My mum cried again today. She’s very poor at hiding her emotions, but usually manages not to cry. Her side of the family is in crisis because her mum (my gran) is dying. Her cancer came back and it’s very aggressive, and triple negative (so it’s really hard to treat). Mum reckons she has a few months. Her family all seem to look to her for answers, comfort, some kind of miracle, who even knows. She likes to bear the weight of the world on her shoulders and act like she’s really strong and has her sh*t together when really she’s even more neurotic than I am.
Her whole family seem pretty childlike, self-centred and completely consumed by their own emotions in the face of a disaster. They’re irrational (/blindly panicking) and inflicting themselves on my mum who in turn cries on me because she’s not sure what she’s supposed to do.
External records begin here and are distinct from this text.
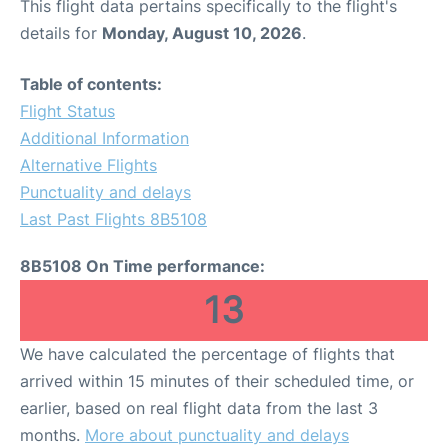
This flight data pertains specifically to the flight's
details for
Monday, August 10, 2026
.
Table of contents:
Flight Status
Additional Information
Alternative Flights
Punctuality and delays
Last Past Flights 8B5108
8B5108 On Time performance:
13
We have calculated the percentage of flights that
arrived within 15 minutes of their scheduled time, or
earlier, based on real flight data from the last 3
months.
More about punctuality and delays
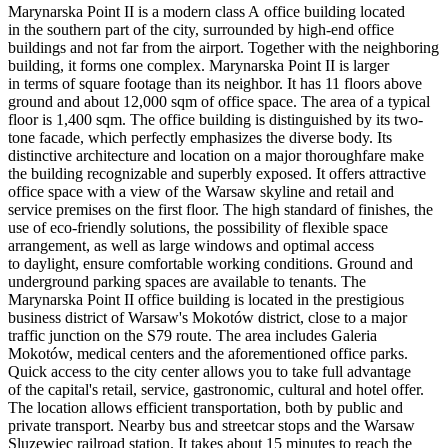
Marynarska Point II is a modern class A office building located
in the southern part of the city, surrounded by high-end office
buildings and not far from the airport. Together with the neighboring
building, it forms one complex. Marynarska Point II is larger
in terms of square footage than its neighbor. It has 11 floors above
ground and about 12,000 sqm of office space. The area of a typical
floor is 1,400 sqm. The office building is distinguished by its two-
tone facade, which perfectly emphasizes the diverse body. Its
distinctive architecture and location on a major thoroughfare make
the building recognizable and superbly exposed. It offers attractive
office space with a view of the Warsaw skyline and retail and
service premises on the first floor. The high standard of finishes, the
use of eco-friendly solutions, the possibility of flexible space
arrangement, as well as large windows and optimal access
to daylight, ensure comfortable working conditions. Ground and
underground parking spaces are available to tenants. The
Marynarska Point II office building is located in the prestigious
business district of Warsaw's Mokotów district, close to a major
traffic junction on the S79 route. The area includes Galeria
Mokotów, medical centers and the aforementioned office parks.
Quick access to the city center allows you to take full advantage
of the capital's retail, service, gastronomic, cultural and hotel offer.
The location allows efficient transportation, both by public and
private transport. Nearby bus and streetcar stops and the Warsaw
Sluzewiec railroad station. It takes about 15 minutes to reach the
I try to tell her she’s not ‘supposed’ to do anything, and that she should lay down boundaries rather than let them all push her to breaking point.
I’m over here struggling with my ‘do not exist’ injunction, anxiety, depression, PTSD apparently, probably some lowkey avoidant personality disorder… while also trying to mother my mother, who also reverts to a child when stressed and just cries in frustration at the fact that she’s ‘a fixer’ but there’s obviously no fix to terminal cancer.
Also I went to see the occupational health doctor yesterday and got told I’m medically unfit for my job on mental health grounds and had to be immediately redeployed and I’m just… reeling from how sudden it is after being in the same place for over a year (it’s the longest I’ve ever been in one job) and I know I needed to get out but at the same time I didn’t really feel ready and I just. I don’t know. I feel so lost and shaken up by everything.
On top of all of that, I’m meant to meet this guy tomorrow and maybe it’ll go well and I’ll actually feel a little better for it but I’m worried that I’m just not going to be very good company because I’ve got so much going on and impressing some guy I just met is right at the bottom of my priority list right now. Ugh. Dying alone would be way, way easier.